John Passfield's talk about translating Destroy All Humans! or DAH into a Japanese release. DAH is a wonderfully subversive game based on an Alien named Crypto who kills humans with his amazing array of weaponry - in particular the anal probe that causes human heads to explode so Crypto can collect the DNA remnants of his race from the human brain stem that is emitted in a gooey mess of cerebral material and fluids. The Japanese market required this to be changed to a life gem being provided for the player rather than brain parts after the same, screaming, running escape after being anally probed. The 1950s references to McCarthyism among others do not translate well across cultural lines and were changed to largely equivalent Japanese pop cultural references, for example, Godzilla, along with a full language translation, while retaining the essential features of the game unchanged. The issues with translation, a huge task involving 6000 lines of text and large amounts of character speech, are of syntax, semantics and contextual meaning - reminding me of the issues surrounding translations of word play in Douglas Hofstadter's GEB.

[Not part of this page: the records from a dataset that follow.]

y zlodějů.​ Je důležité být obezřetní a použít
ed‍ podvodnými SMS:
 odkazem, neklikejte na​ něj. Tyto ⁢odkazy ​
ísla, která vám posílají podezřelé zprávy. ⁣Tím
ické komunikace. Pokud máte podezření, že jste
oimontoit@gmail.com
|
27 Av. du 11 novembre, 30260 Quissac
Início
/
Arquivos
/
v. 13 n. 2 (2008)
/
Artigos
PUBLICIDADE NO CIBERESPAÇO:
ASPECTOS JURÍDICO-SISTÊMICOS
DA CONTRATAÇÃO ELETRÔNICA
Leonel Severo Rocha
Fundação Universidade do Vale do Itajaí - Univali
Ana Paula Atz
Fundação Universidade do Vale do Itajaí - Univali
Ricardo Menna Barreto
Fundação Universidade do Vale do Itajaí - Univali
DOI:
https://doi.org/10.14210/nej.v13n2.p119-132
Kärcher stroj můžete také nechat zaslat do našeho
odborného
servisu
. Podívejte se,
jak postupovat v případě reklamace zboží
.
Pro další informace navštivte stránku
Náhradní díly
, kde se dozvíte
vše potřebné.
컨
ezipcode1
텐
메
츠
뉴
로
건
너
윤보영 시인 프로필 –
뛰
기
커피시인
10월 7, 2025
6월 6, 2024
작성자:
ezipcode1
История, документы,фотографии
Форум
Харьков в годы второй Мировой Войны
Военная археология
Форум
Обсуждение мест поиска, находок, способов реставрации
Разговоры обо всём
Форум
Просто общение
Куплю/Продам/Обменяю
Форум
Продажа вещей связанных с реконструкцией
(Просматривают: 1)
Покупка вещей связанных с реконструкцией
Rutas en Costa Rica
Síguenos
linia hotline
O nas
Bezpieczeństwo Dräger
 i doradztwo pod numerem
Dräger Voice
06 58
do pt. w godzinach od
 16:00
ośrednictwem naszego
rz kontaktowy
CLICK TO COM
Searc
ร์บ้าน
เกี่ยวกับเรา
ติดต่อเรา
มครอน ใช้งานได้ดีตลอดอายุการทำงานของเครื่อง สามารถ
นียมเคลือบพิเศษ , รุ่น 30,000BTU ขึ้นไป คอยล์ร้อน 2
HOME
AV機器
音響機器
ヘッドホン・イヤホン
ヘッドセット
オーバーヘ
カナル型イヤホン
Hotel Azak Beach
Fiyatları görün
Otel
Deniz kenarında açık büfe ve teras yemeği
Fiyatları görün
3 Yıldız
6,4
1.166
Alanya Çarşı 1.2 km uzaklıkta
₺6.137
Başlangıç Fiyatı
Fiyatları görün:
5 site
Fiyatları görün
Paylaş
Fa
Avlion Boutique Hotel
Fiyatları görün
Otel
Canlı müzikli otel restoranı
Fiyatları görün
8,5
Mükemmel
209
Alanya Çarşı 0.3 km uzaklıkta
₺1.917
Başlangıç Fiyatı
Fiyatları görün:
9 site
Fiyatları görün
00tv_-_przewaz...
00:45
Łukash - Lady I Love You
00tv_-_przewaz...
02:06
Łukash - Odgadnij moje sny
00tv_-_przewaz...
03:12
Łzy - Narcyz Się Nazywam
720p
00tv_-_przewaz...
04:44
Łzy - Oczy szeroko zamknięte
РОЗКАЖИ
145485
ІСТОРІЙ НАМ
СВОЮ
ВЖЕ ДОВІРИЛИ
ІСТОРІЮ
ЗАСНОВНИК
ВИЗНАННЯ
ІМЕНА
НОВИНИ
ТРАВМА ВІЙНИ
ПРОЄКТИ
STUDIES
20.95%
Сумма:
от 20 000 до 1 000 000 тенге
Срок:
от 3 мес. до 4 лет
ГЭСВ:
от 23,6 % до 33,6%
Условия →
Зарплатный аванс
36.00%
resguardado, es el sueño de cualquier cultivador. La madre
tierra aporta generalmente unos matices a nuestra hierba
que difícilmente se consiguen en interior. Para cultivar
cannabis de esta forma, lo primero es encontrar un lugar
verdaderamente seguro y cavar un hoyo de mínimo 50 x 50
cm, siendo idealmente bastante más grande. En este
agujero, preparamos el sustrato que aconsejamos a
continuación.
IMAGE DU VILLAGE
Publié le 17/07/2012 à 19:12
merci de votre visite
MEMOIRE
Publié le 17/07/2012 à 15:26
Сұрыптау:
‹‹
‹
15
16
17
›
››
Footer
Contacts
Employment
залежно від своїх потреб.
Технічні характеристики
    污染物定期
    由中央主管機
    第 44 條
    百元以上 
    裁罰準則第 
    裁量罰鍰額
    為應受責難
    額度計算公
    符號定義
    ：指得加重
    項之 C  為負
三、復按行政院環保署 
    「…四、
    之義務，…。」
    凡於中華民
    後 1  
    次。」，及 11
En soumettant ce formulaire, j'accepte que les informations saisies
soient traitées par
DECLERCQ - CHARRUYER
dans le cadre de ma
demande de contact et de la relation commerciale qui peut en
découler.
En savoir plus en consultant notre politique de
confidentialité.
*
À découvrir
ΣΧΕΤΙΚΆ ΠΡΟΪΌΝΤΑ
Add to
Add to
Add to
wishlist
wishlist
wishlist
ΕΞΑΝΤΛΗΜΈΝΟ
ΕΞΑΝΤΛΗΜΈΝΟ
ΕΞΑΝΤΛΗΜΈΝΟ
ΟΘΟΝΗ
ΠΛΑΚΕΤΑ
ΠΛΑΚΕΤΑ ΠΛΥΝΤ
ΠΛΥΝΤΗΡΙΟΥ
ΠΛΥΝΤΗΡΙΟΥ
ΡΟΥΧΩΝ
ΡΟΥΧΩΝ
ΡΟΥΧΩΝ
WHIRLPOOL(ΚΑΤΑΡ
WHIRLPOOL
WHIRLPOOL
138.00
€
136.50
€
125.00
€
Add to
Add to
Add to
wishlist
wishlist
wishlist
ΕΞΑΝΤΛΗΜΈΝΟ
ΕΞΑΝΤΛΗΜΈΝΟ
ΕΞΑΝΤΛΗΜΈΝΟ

I got to hear Harvey Smith, studio creative director at Midway Studios-Austin, talk entitled The Imago Effect: Avatar Psychology before I had to leave. The issues of character projection from the player to the avatar, the development and meaning of the sense of self during immersive gameplay, and cultural issues affecting game and character design, point of view (i.e. first person, moving camera; text choice menus), well-defined versus undefined characterisation - formed the theme of his talk. The talk covered a broad spectrum of ideas that range from the historical development of such features as hair, mouth, noise and eye on Mr Potato, in early and current computer games in almost identical fashion. An intriguing example he used was a line to a Russian private named Vasili in Call of Duty who was told he should throw a potato down range instead of an expensive grenade, as part of scenic and character development.

I was fortunate to have the opportunity to chat with Masaya Matsuura and John Passfield about project and software engineering management issues in games development. Also to engage Tetsuya Mizuguchi briefly in coversation after lunch when I had spoken with an architect about the similar confluence of creative sources that stimulate our own work in architectural and software design. There was a large contingent of students, recent graduates and game-industry hopefuls in attendance - giving hope for building the mass and scale needed to supported a proper games, serious games (eg. simulation and training) and supercomputing industries that tend to pop up together in clusters as witnessed in Brisbane and Melbourne that are already so very successful in this space. Another contact I must followup is an Asian training organisation about opportunities for collaboration between universites and companies that seek to train or employ game developers and designers, or to outsource studio work.